Мама превратила гостиную в святилище творчества. На окнах висели слегка раздвинутые шелковые шторы с узором из японских лотосов, и солнечный свет озарял узкие силуэты изящной мебели из клена, намеренно выполненной под бамбук и совсем не похожей по цвету на громоздкую лакированную мебель из темного красного дерева в общей комнате отдыха. Там висели мрачные портреты наших предков, а окна закрывали тяжелые занавески из саржи, но в маминых владениях мебель была выкрашена в белый, а на стенах чудесного пастельного цвета висели прелестные акварели маминой кисти: воздушные, выполненные в мельчайших деталях бутоны и распустившиеся цветы, каждая из работ — не крупнее листа писчей бумаги и в опрятной легкой рамке.

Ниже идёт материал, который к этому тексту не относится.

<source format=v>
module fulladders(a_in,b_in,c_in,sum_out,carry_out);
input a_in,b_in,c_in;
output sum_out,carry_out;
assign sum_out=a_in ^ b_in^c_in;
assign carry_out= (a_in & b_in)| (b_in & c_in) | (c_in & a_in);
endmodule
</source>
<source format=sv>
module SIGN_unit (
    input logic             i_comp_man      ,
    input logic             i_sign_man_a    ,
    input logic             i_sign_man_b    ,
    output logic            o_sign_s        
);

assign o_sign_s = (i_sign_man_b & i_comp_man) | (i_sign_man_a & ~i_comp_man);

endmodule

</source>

На мгновение мне почудилось, будто мама прямо сейчас здесь, со мной, в этой комнате.

Эх, если бы это было действительно так!

Тихо, на цыпочках, словно боясь потревожить ее дух, я прошла в следующую комнату — художественную мастерскую, довольно неприглядную на вид, с окнами без занавесок, пропускающими яркий дневной свет, простым дубовым паркетом — его легче всего отмывать от краски. Я быстро окинула взглядом мольберт, наклонный стол, бумагу и принадлежности для рисования и нахмурилась, заметив деревянную коробочку.

Судя по всему, акварели и кисти мама с собой не захватила.

А я думала...

Как глупо с моей стороны! Мне следовало сразу пойти к ней в комнату. Она ушла вовсе не рисовать цветы. Куда и почему мама ушла, я пока не знала — но разве могла я найти ее в одиночку? Нет, я поступила глупо, глупо, глупо!

Я поплелась к следующей двери, ведущей в спальню.

На пороге я застыла — по нескольким причинам. Во-первых, мамина современная кровать со сверкающим каркасом медного цвета стояла незаправленной. Каждый божий день мама напоминала мне заправить постель и прибраться в комнате сразу после завтрака; вряд ли она сама оставила бы льняные простыни съехавшими с матраса, подушки разбросанными в стороны, а пуховое одеяло свисающим на персидский ковер.

Во-вторых, мама не убрала одежду в шкаф. Коричневый твидовый костюм для прогулок был небрежно наброшен на напольное зеркало.

Но позвольте — в чем же она вышла из дома, если не в своем любимом костюме, современном, практичном и подходящем для прогулок за городом, с юбкой на резинках, которую можно было подтянуть, чтобы не замочить и не испачкать подол, распахнула дверцы гардероба и уставилась на богатое разнообразие тканей: шерсть, гарус, муслин и хлопок соседствовали с дамастом, шелком, тюлем и бархатом.